ECLI:NL:RBARN:2007:BA2882
Rechtbank Arnhem
- Wraking
- R.J.B. Boonekamp
- H.J.T. Blom
- D.S.M. Bak
- Rechtspraak.nl
Afwijzing van een wrakingsverzoek tegen een rechter in een omgangszaak
In deze zaak, behandeld door de Rechtbank Arnhem op 3 april 2007, hebben verzoekers een wrakingsverzoek ingediend tegen de rechter die betrokken was bij hun omgangszaak. De verzoekers stelden dat de rechter niet onafhankelijk was en partijdig handelde. In hun verzoekschrift hebben zij zes gronden aangevoerd ter onderbouwing van hun verzoek. De rechter, in deze zaak aangeduid als [verweerster], heeft gemotiveerd verweer gevoerd tegen de wraking.
De wrakingsprocedure begon met een verzoekschrift van de verzoekers op 27 maart 2007, gevolgd door een verweerschrift van de rechter op 30 maart 2007. De mondelinge behandeling vond plaats op 3 april 2007, waar de rechter haar standpunt toelichtte. De verzoekers voerden aan dat de rechter niet op hun verzoek tot omgangsregeling had beslist en dat zij partijdig was in eerdere zaken die door dezelfde rechter waren behandeld. De rechtbank oordeelde dat de gronden van de verzoekers niet voldoende waren om te concluderen dat de rechterlijke onpartijdigheid in het geding was.

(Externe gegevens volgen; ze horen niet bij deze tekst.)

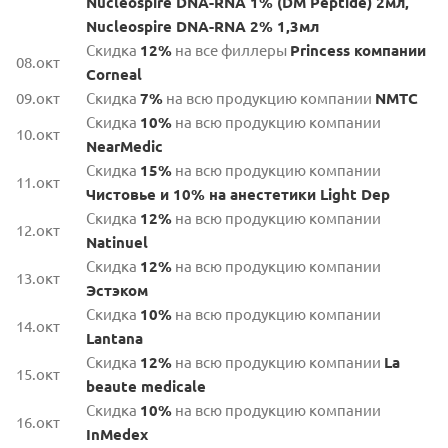
Nucleospire DNA-RNA 1% (DM Peptide) 2мл,
Nucleospire DNA-RNA 2% 1,3мл
Скидка
12%
на все филлеры
Princess компании
08.окт
Corneal
09.окт
Скидка
7%
на всю продукцию компании
NMTC
Скидка
10%
на всю продукцию компании
10.окт
NearMedic
Скидка
15%
на всю продукцию компании
11.окт
Чистовье
и 10% на анестетики Light Dep
Скидка
12%
на всю продукцию компании
12.окт
Natinuel
Скидка
12%
на всю продукцию компании
13.окт
Эстэком
Скидка
10%
на всю продукцию компании
14.окт
Lantana
Скидка
12%
на всю продукцию компании
La
15.окт
beaute medicale
Скидка
10%
на всю продукцию компании
16.окт
InMedex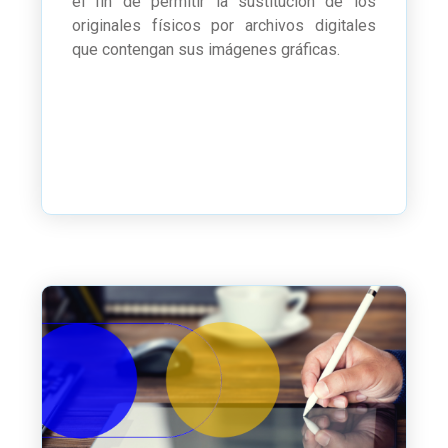
el fin de permitir la sustitución de los
originales físicos por archivos digitales
que contengan sus imágenes gráficas.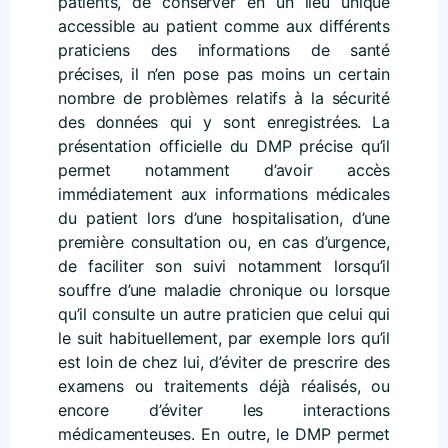
patients, de conserver en un lieu unique
accessible au patient comme aux différents
praticiens des informations de santé
précises, il n’en pose pas moins un certain
nombre de problèmes relatifs à la sécurité
des données qui y sont enregistrées. La
présentation officielle du DMP précise qu’il
permet notamment d’avoir accès
immédiatement aux informations médicales
du patient lors d’une hospitalisation, d’une
première consultation ou, en cas d’urgence,
de faciliter son suivi notamment lorsqu’il
souffre d’une maladie chronique ou lorsque
qu’il consulte un autre praticien que celui qui
le suit habituellement, par exemple lors qu’il
est loin de chez lui, d’éviter de prescrire des
examens ou traitements déjà réalisés, ou
encore d’éviter les interactions
médicamenteuses. En outre, le DMP permet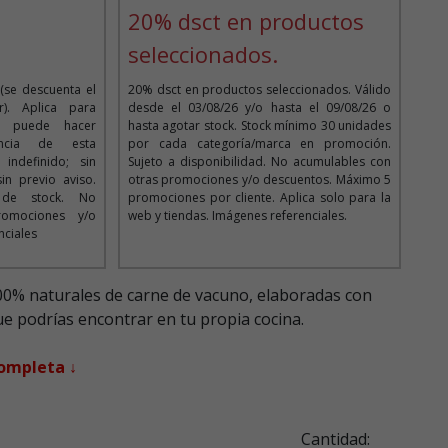
20% dsct en productos
seleccionados.
(se descuenta el
20% dsct en productos seleccionados. Válido
). Aplica para
desde el 03/08/26 y/o hasta el 09/08/26 o
Se puede hacer
hasta agotar stock. Stock mínimo 30 unidades
encia de esta
por cada categoría/marca en promoción.
ndefinido; sin
Sujeto a disponibilidad. No acumulables con
n previo aviso.
otras promociones y/o descuentos. Máximo 5
d de stock. No
promociones por cliente. Aplica solo para la
romociones y/o
web y tiendas. Imágenes referenciales.
nciales
00% naturales de carne de vacuno, elaboradas con
e podrías encontrar en tu propia cocina.
completa ↓
Cantidad: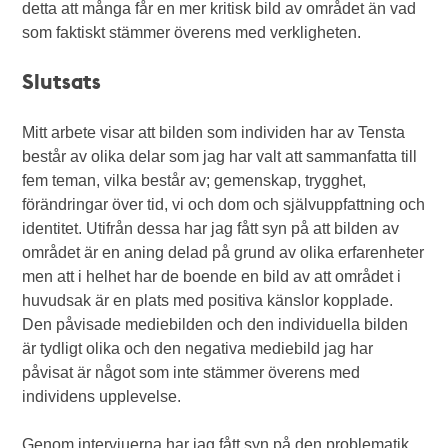
detta att många får en mer kritisk bild av området än vad
som faktiskt stämmer överens med verkligheten.
Slutsats
Mitt arbete visar att bilden som individen har av Tensta
består av olika delar som jag har valt att sammanfatta till
fem teman, vilka består av; gemenskap, trygghet,
förändringar över tid, vi och dom och självuppfattning och
identitet. Utifrån dessa har jag fått syn på att bilden av
området är en aning delad på grund av olika erfarenheter
men att i helhet har de boende en bild av att området i
huvudsak är en plats med positiva känslor kopplade.
Den påvisade mediebilden och den individuella bilden
är tydligt olika och den negativa mediebild jag har
påvisat är något som inte stämmer överens med
individens upplevelse.
Genom intervjuerna har jag fått syn på den problematik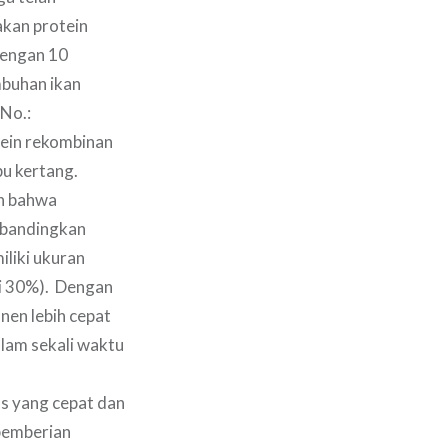
kan protein
 dengan 10
mbuhan ikan
No.:
tein rekombinan
pu kertang.
an bahwa
dibandingkan
iliki ukuran
si 30%). Dengan
nen lebih cepat
alam sekali waktu
as yang cepat dan
pemberian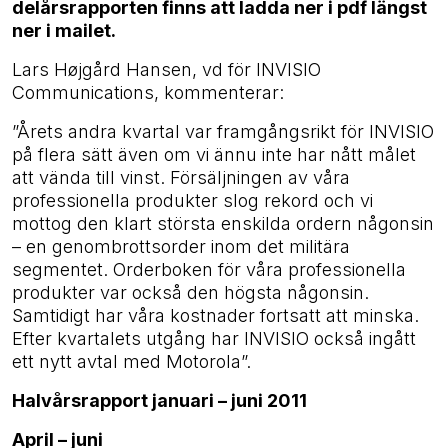
delårsrapporten finns att ladda ner i pdf längst
ner i mailet.
Lars Højgård Hansen
, vd för INVISIO
Communications, kommenterar:
”Årets andra kvartal var framgångsrikt för INVISIO
på flera sätt även om vi ännu inte har nått målet
att vända till vinst. Försäljningen av våra
professionella produkter slog rekord och vi
mottog den klart största enskilda ordern någonsin
– en genombrottsorder inom det militära
segmentet. Orderboken för våra professionella
produkter var också den högsta någonsin.
Samtidigt har våra kostnader fortsatt att minska.
Efter kvartalets utgång har INVISIO också ingått
ett nytt avtal med Motorola”.
Halvårsrapport januari – juni 2011
April – juni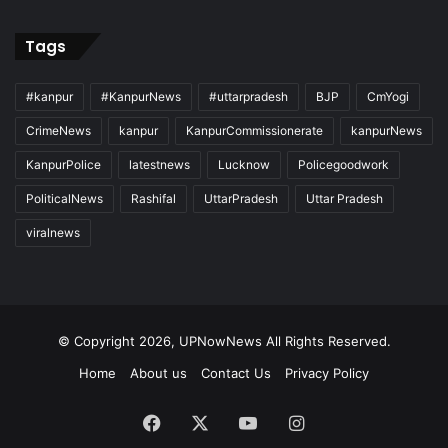
Tags
#kanpur
#KanpurNews
#uttarpradesh
BJP
CmYogi
CrimeNews
kanpur
KanpurCommissionerate
kanpurNews
KanpurPolice
latestnews
Lucknow
Policegoodwork
PoliticalNews
Rashifal
UttarPradesh
Uttar Pradesh
viralnews
© Copyright 2026, UPNowNews All Rights Reserved.
Home
About us
Contact Us
Privacy Policy
Facebook
X
YouTube
Instagram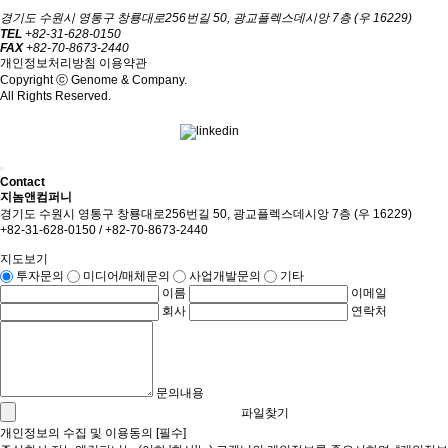
경기도 수원시 영통구 창룡대로256번길 50, 광교플렉스데시앙 7층 (우 16229)
TEL
+82-31-628-0150
FAX
+82-70-8673-2440
개인정보처리방침
이용약관
Copyright ⓒ Genome & Company.
All Rights Reserved.
Contact
지놈앤컴퍼니
경기도 수원시 영통구 창룡대로256번길 50, 광교플렉스데시앙 7층 (우 16229)
+82-31-628-0150 / +82-70-8673-2440
지도보기
투자문의
미디어/매체문의
사업개발문의
기타
이름
이메일
회사
연락처
문의내용
파일찾기
개인정보의 수집 및 이용동의 [필수]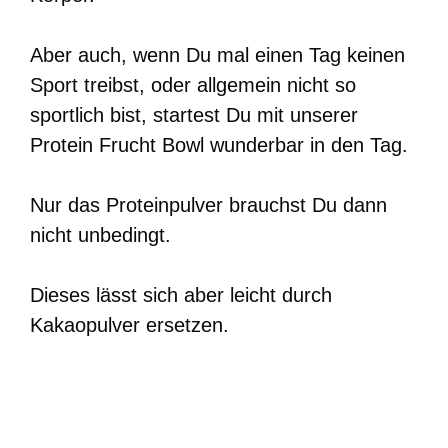
Aber auch, wenn Du mal einen Tag keinen
Sport treibst, oder allgemein nicht so
sportlich bist, startest Du mit unserer
Protein Frucht Bowl wunderbar in den Tag.
Nur das Proteinpulver brauchst Du dann
nicht unbedingt.
Dieses lässt sich aber leicht durch
Kakaopulver ersetzen.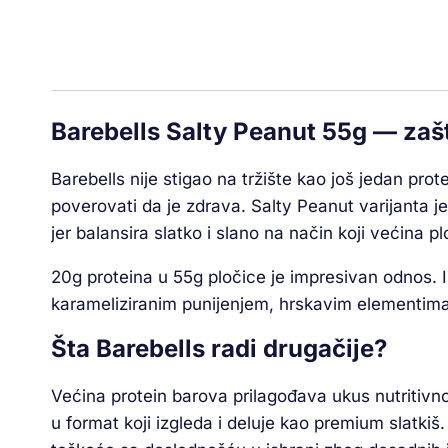
Barebells Salty Peanut 55g — zašt
Barebells nije stigao na tržište kao još jedan pro
poverovati da je zdrava. Salty Peanut varijanta je
jer balansira slatko i slano na način koji većina p
20g proteina u 55g pločice je impresivan odnos. I z
karameliziranim punijenjem, hrskavim elementima 
Šta Barebells radi drugačije?
Većina protein barova prilagođava ukus nutritivno
u format koji izgleda i deluje kao premium slatkiš.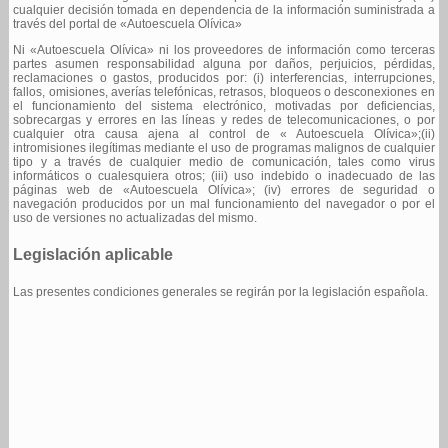
cualquier decisión tomada en dependencia de la información suministrada a
través del portal de «Autoescuela Olívica»
Ni «Autoescuela Olívica» ni los proveedores de información como terceras
partes asumen responsabilidad alguna por daños, perjuicios, pérdidas,
reclamaciones o gastos, producidos por: (i) interferencias, interrupciones,
fallos, omisiones, averías telefónicas, retrasos, bloqueos o desconexiones en
el funcionamiento del sistema electrónico, motivadas por deficiencias,
sobrecargas y errores en las líneas y redes de telecomunicaciones, o por
cualquier otra causa ajena al control de « Autoescuela Olívica»;(ii)
intromisiones ilegítimas mediante el uso de programas malignos de cualquier
tipo y a través de cualquier medio de comunicación, tales como virus
informáticos o cualesquiera otros; (iii) uso indebido o inadecuado de las
páginas web de «Autoescuela Olívica»; (iv) errores de seguridad o
navegación producidos por un mal funcionamiento del navegador o por el
uso de versiones no actualizadas del mismo.
Legislación aplicable
Las presentes condiciones generales se regirán por la legislación española.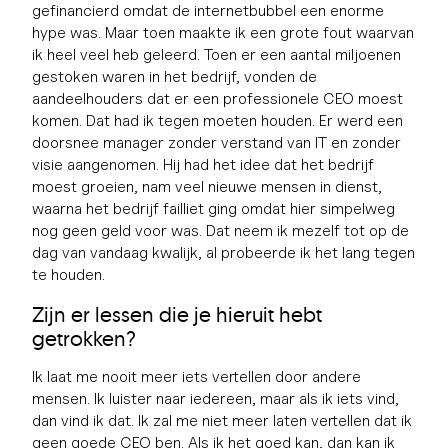
gefinancierd omdat de internetbubbel een enorme
hype was. Maar toen maakte ik een grote fout waarvan
ik heel veel heb geleerd. Toen er een aantal miljoenen
gestoken waren in het bedrijf, vonden de
aandeelhouders dat er een professionele CEO moest
komen. Dat had ik tegen moeten houden. Er werd een
doorsnee manager zonder verstand van IT en zonder
visie aangenomen. Hij had het idee dat het bedrijf
moest groeien, nam veel nieuwe mensen in dienst,
waarna het bedrijf failliet ging omdat hier simpelweg
nog geen geld voor was. Dat neem ik mezelf tot op de
dag van vandaag kwalijk, al probeerde ik het lang tegen
te houden.
Zijn er lessen die je hieruit hebt
getrokken?
Ik laat me nooit meer iets vertellen door andere
mensen. Ik luister naar iedereen, maar als ik iets vind,
dan vind ik dat. Ik zal me niet meer laten vertellen dat ik
geen goede CEO ben. Als ik het goed kan, dan kan ik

De rechtbank benadrukte dat de wet niet voorziet in de mogelijkheid om wraking te verzoeken van een rechter die al een einduitspraak heeft gedaan in een zaak. De gronden die de verzoekers aanvoerden, waren deels gebaseerd op eerdere uitspraken van de rechter, wat niet kon leiden tot toewijzing van het wrakingsverzoek. De rechtbank concludeerde dat er geen feiten of omstandigheden waren die de schijn van partijdigheid konden wekken en wees het verzoek tot wraking af. De beschikking werd mondeling uitgesproken en de motivering zou later schriftelijk worden vastgelegd.